Sleep needs to be your sanctuary.
These measures and a few more (caffeine only in the morning; less or no alcohol; dim lighting; cool room, no heart racing exercise a few hours before bed) are to be done for a while until you’re habitually sleeping soundly for seven to nine hours per night without any sleep medications (and if you’re on sleep medications there are instructions on how to wean yourself off of them for good but, it must be done slowly to stick).
I am very hopeful that this system will work for me. Hubby got me a new sleep mask to help with this project (such a sweetie!). It works very well – not letting any ambient light in. Inky blackness is all I see if I open my eyes in it. Find it by searching for zizwe sleep mask. I also wear earplugs that are suited to my female, smaller ear canals. They come from a Swedish brand called happy ears and are very effective. So basically, I put my mask on and my ear plugs in to help block out unnecessary light and sound.
12. I stopped wearing underwires. ‘Nuff said. Good riddance.
13. I stopped taking my good fortune for granted.
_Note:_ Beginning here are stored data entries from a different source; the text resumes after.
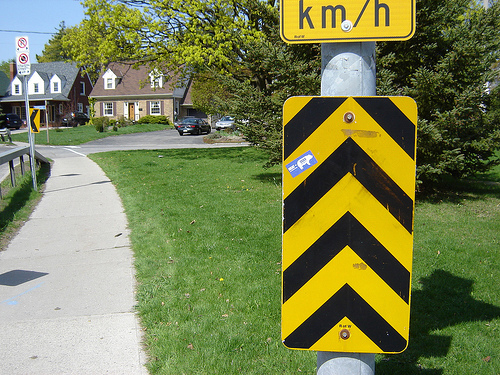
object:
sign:
[281, 96, 418, 354]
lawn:
[0, 123, 173, 146]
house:
[89, 60, 220, 128]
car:
[175, 118, 211, 136]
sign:
[28, 107, 42, 135]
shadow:
[37, 179, 112, 193]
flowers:
[58, 1, 276, 89]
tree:
[58, 1, 279, 96]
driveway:
[80, 125, 212, 146]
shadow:
[59, 173, 81, 176]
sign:
[15, 35, 31, 77]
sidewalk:
[1, 156, 146, 374]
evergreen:
[193, 0, 500, 193]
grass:
[87, 146, 500, 375]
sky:
[0, 1, 258, 65]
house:
[2, 60, 92, 129]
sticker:
[285, 150, 318, 179]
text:
[298, 0, 389, 29]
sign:
[277, 0, 417, 45]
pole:
[319, 41, 377, 96]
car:
[61, 112, 88, 128]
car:
[216, 115, 248, 131]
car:
[0, 113, 24, 130]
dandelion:
[219, 277, 225, 283]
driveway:
[11, 125, 73, 135]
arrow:
[30, 109, 38, 132]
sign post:
[22, 77, 37, 193]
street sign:
[33, 105, 45, 109]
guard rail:
[0, 146, 31, 188]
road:
[0, 146, 31, 182]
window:
[15, 84, 20, 94]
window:
[34, 83, 39, 93]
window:
[54, 82, 58, 91]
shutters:
[150, 101, 160, 114]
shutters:
[103, 102, 112, 115]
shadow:
[373, 270, 500, 374]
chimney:
[9, 60, 17, 80]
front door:
[129, 103, 135, 120]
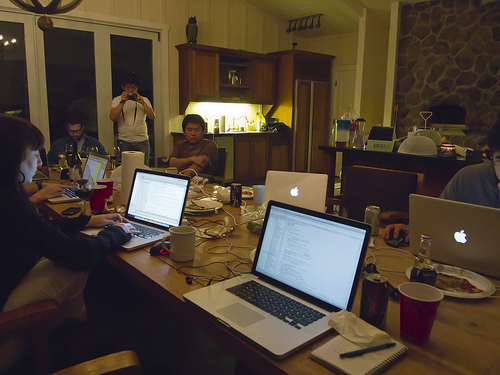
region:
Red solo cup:
[395, 278, 442, 343]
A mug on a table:
[167, 222, 197, 264]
OK, to be fair I’ve always been really good at counting my blessings but now I really count them.
Well folks, what have you stopped in this year 2022 or in the last year? Leave me a comment. I love ’em!
*Sleepwell is led by Drs. David Gardner & Andrea Murphy from Dalhousie University, Halifax, Nova Scotia, Canada and contributed to by psychologists, psychiatrists, family doctors, pharmacists, people who live with insomnia, researchers, and sleep experts to make sure that our recommendations and content are accurate and practical. Funding: Drug Evaluation Alliance of Nova Scotia, Government of Nova Scotia.